Silicon-based anode materials have attracted significant interest because of their advantages, including high theoretical specific capacity (~4,200 mAh/g), low working potential (0.4 V vs Li/Li+), and abundant sources. However, their significant initial capacity loss and large volume changes during cycling impede the application of silicon-based anodes in lithium-ion batteries. In this work, we propose a silicon oxide (SiOx) anode material for lithium-ion batteries produced with a magnesio-thermic reduction (MTR) process adopting Boryeong mud as a starting material. Boryeong mud contains various minerals such as clinochlore [(Mg,Fe)6(Si,Al)4O10(OH)8], anorthite (CaAl2Si2O8), illite [K0.7Al2(Si,Al)4O10(OH)2], and quartz (SiO2). The MTR process with Boryeong mud generates a mixture of amorphous silicon oxides (SiOx and SiO2), and magnesium aluminate which helps to alleviate the volume expansion of the electrode during charge/discharge. To observe the effects of these oxides, we conducted various analyses including X-ray diffraction (XRD), scanning electron microscopy (SEM), Fourier-Transformation infrared spectroscopy (FT-IR), Brunauer-Emmett-Teller (BET) and cyclic voltammetry (CV) galvanic cell testing. The amorphous SiO2 and MgAl2O4 suppressed the volume expansion of the silicon-based anode, and excellent cycle performance was achieved as a result.

● ● ● ● ● ● ●

• _Short exercise A_: Condense the paragraph of the passage on silicon-based anodes that begins "Silicon-based anode materials have attracted" into a bulleted list that keeps its main facts.
• _Short exercise B_: Recast the lines of the entries as a Markdown table with the columns Nr and Line, starting with the first line of the entries and going on through the line containing "building: (165, 477)", both included. Omit the pictures and any blank lines.

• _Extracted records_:
● ● ● ● ● ● ●

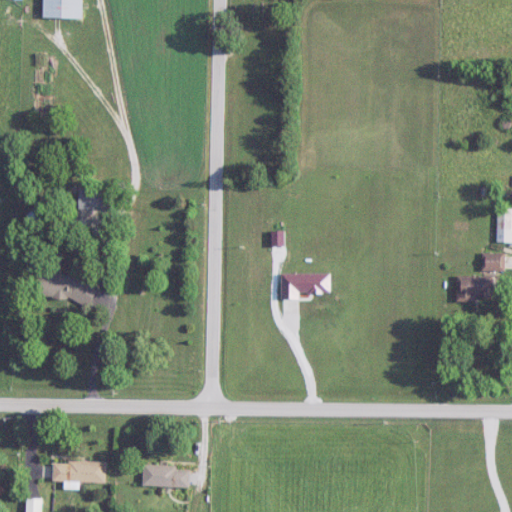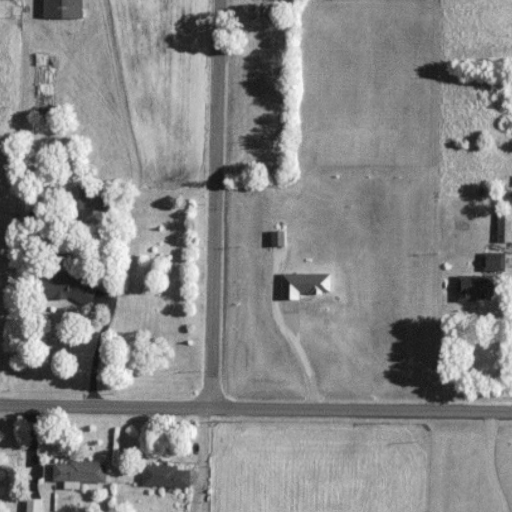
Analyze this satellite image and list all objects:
building: (62, 9)
park: (262, 12)
building: (93, 199)
road: (219, 205)
road: (123, 206)
building: (504, 225)
building: (493, 262)
building: (65, 288)
building: (474, 289)
road: (301, 358)
road: (255, 410)
building: (79, 472)
building: (165, 477)
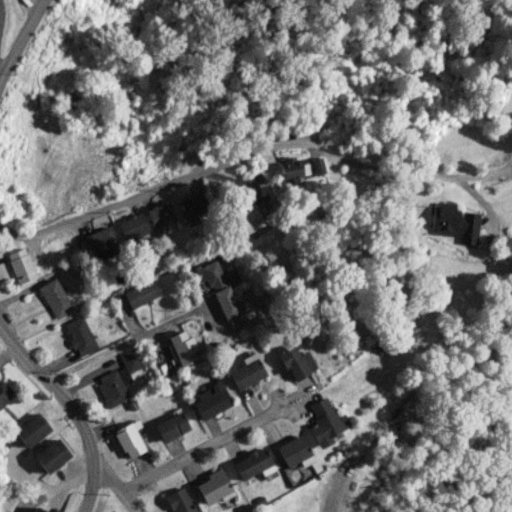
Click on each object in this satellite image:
road: (19, 39)
road: (251, 152)
building: (318, 166)
building: (291, 168)
building: (194, 209)
building: (161, 215)
building: (250, 219)
building: (455, 223)
building: (133, 227)
building: (96, 242)
building: (20, 265)
building: (223, 292)
building: (142, 294)
building: (55, 298)
building: (80, 336)
road: (127, 345)
building: (182, 349)
building: (295, 362)
building: (247, 372)
building: (118, 380)
building: (4, 394)
building: (212, 401)
road: (72, 408)
building: (325, 422)
building: (171, 427)
building: (31, 430)
building: (129, 439)
road: (203, 449)
building: (294, 452)
building: (51, 456)
building: (253, 464)
building: (213, 486)
road: (118, 488)
building: (179, 501)
building: (36, 509)
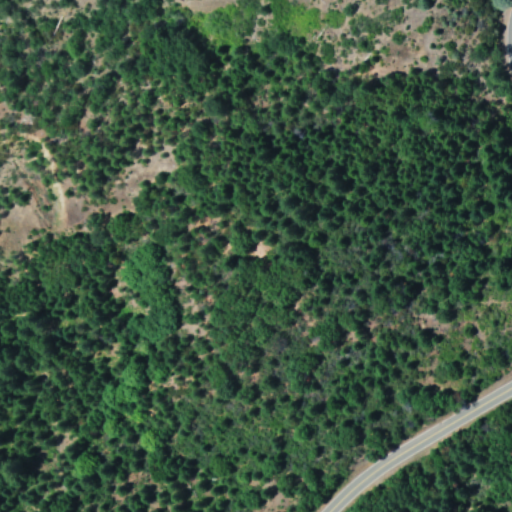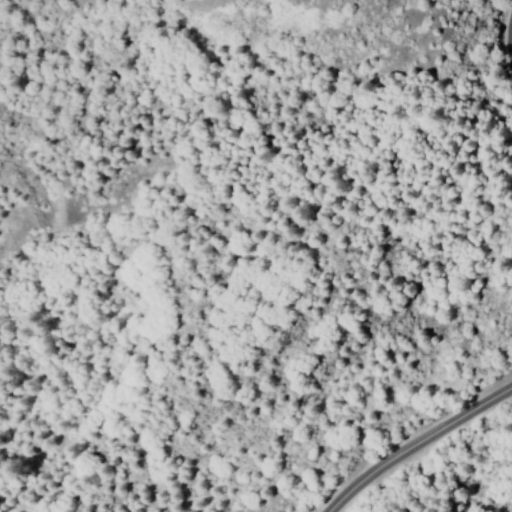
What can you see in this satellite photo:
road: (471, 304)
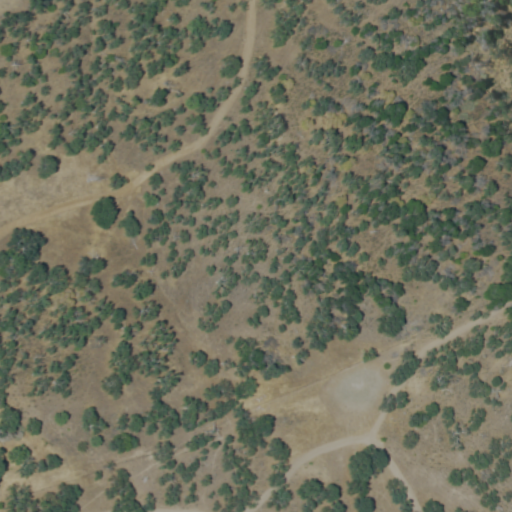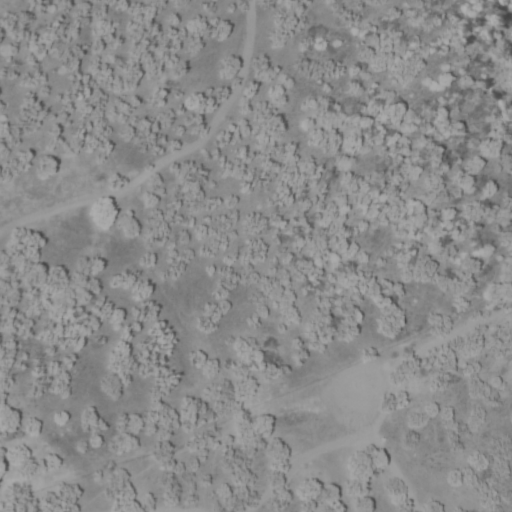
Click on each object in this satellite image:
road: (169, 158)
road: (423, 349)
road: (301, 461)
road: (395, 473)
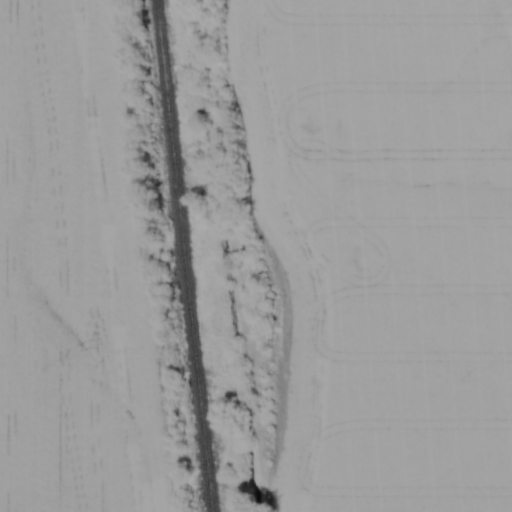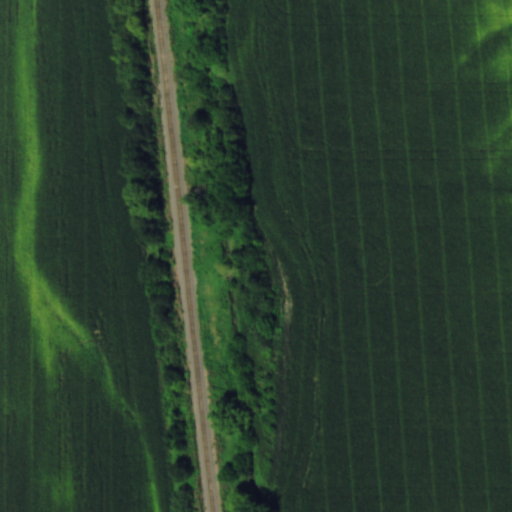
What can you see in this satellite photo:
railway: (186, 255)
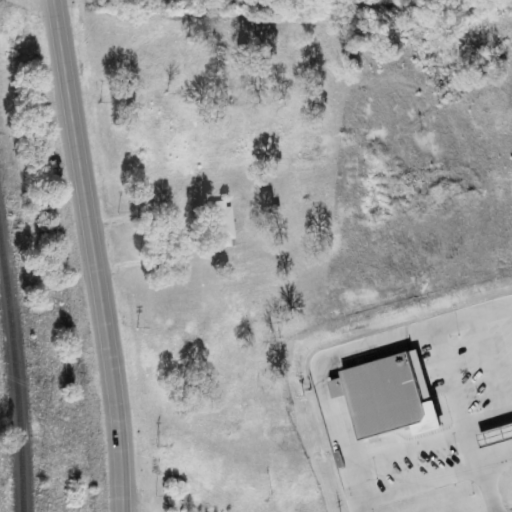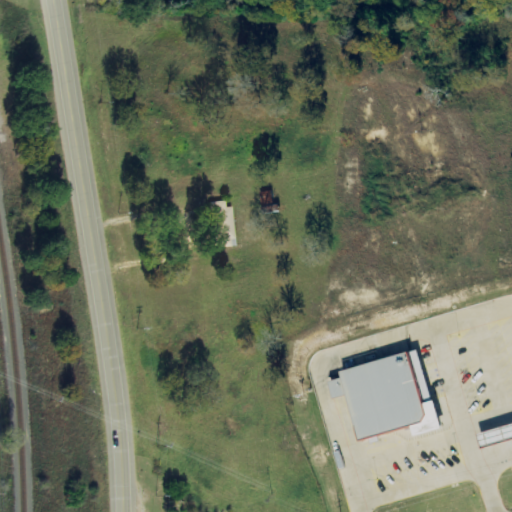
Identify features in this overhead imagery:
building: (223, 225)
road: (94, 255)
railway: (15, 378)
building: (394, 398)
building: (499, 437)
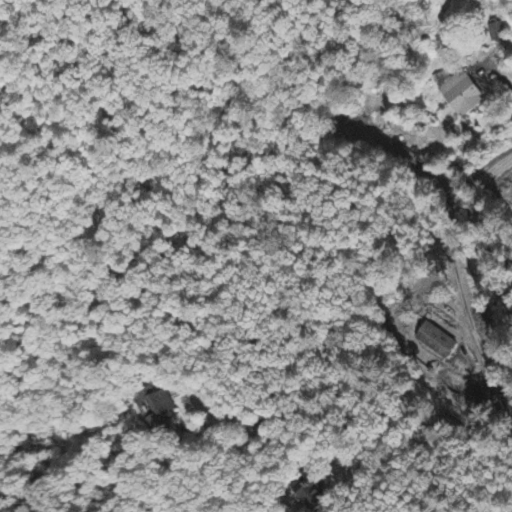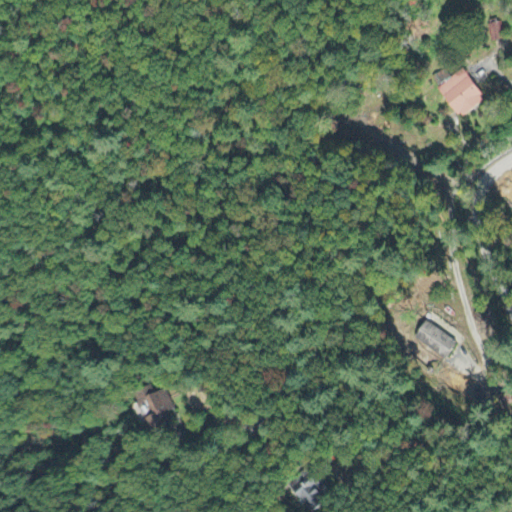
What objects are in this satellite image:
building: (495, 35)
building: (462, 96)
road: (473, 225)
building: (437, 343)
building: (160, 410)
building: (313, 498)
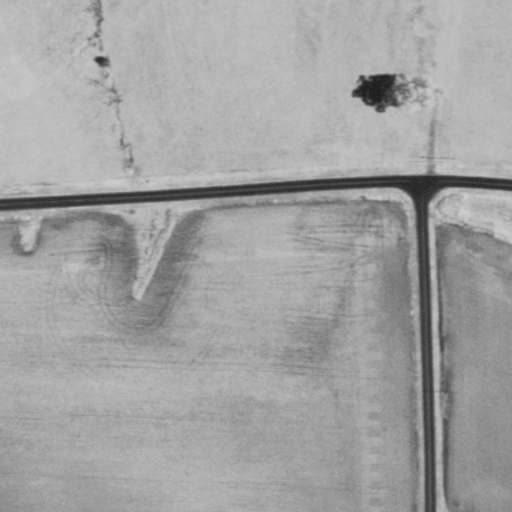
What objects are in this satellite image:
road: (466, 181)
road: (211, 192)
road: (427, 347)
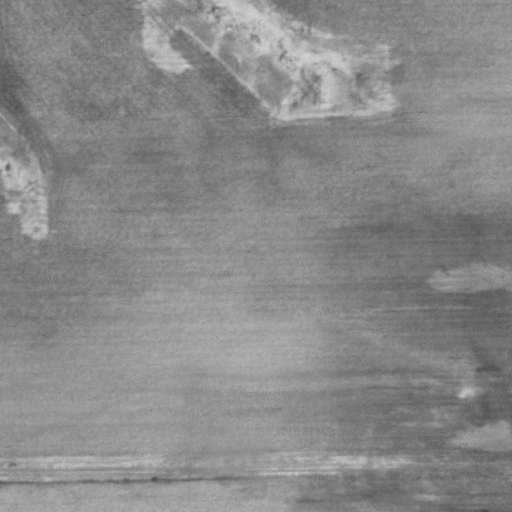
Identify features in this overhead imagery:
road: (255, 459)
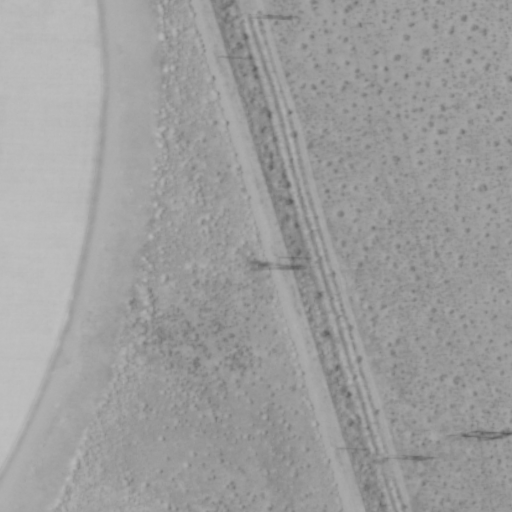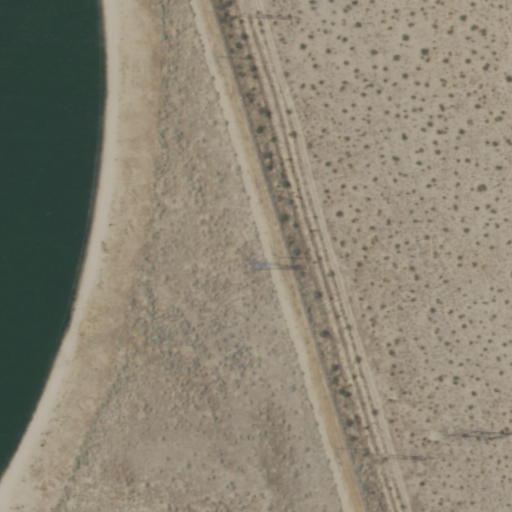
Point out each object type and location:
power tower: (245, 15)
crop: (39, 176)
power tower: (253, 266)
power tower: (459, 430)
power tower: (374, 454)
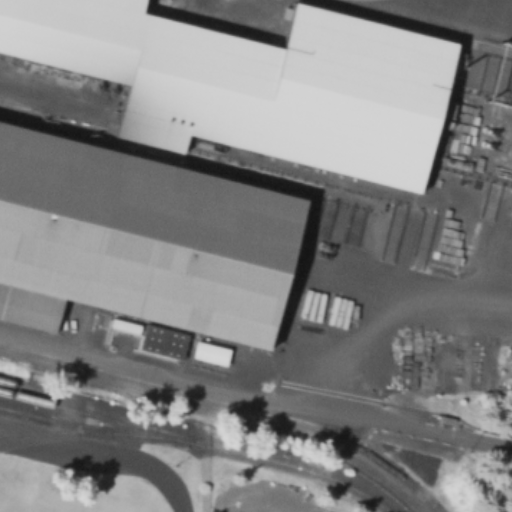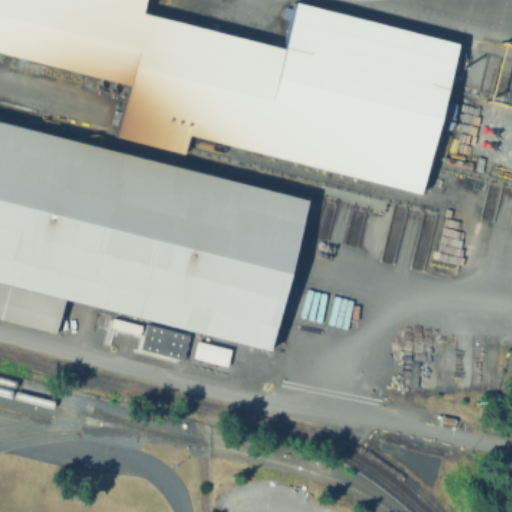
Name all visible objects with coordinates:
railway: (416, 27)
building: (252, 82)
building: (246, 83)
road: (42, 90)
building: (141, 238)
road: (388, 321)
building: (161, 341)
building: (209, 352)
road: (254, 400)
railway: (69, 403)
railway: (227, 406)
railway: (217, 414)
railway: (93, 430)
railway: (41, 432)
railway: (67, 434)
railway: (196, 443)
road: (104, 457)
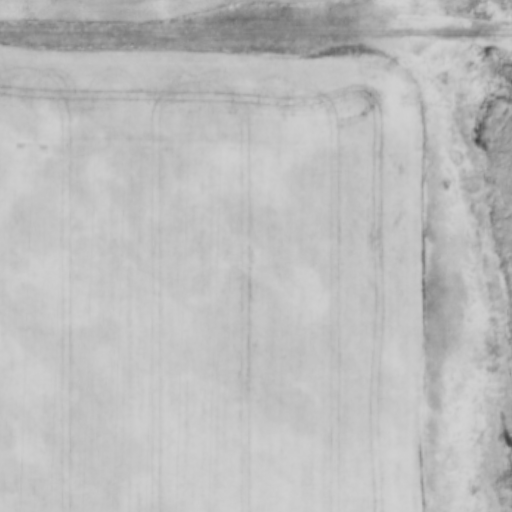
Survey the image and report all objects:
road: (256, 27)
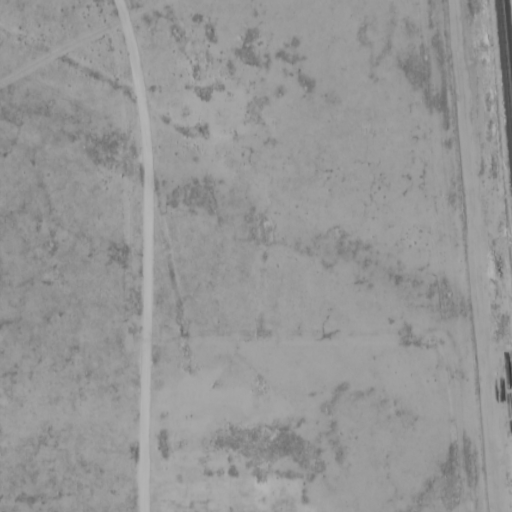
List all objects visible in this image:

● ● ● ● ● ● ●

• _Exercise solution A_:
- Silicon-based anode materials are of interest for their high theoretical specific capacity (~4,200 mAh/g), low working potential (0.4 V vs Li/Li+), and abundant sources.
- Large initial capacity loss and large volume changes during cycling hinder their use in lithium-ion batteries.
- The work proposes a silicon oxide (SiOx) anode material made by a magnesio-thermic reduction (MTR) process, with Boryeong mud as the starting material.
- Boryeong mud contains clinochlore, anorthite, illite, and quartz.
- MTR of the mud yields amorphous silicon oxides (SiOx and SiO2) and magnesium aluminate, which helps limit electrode volume expansion during charge/discharge.
- The effects were studied with XRD, SEM, FT-IR, BET, and cyclic voltammetry galvanic cell testing.
- Amorphous SiO2 and MgAl2O4 suppressed volume expansion, giving excellent cycle performance.

• _Exercise solution B_:
| Nr | Line |
|---|---|
| 1 | Analyze this satellite image and list all objects: |
| 2 | building: (62, 9) |
| 3 | park: (262, 12) |
| 4 | building: (93, 199) |
| 5 | road: (219, 205) |
| 6 | road: (123, 206) |
| 7 | building: (504, 225) |
| 8 | building: (493, 262) |
| 9 | building: (65, 288) |
| 10 | building: (474, 289) |
| 11 | road: (301, 358) |
| 12 | road: (255, 410) |
| 13 | building: (79, 472) |
| 14 | building: (165, 477) |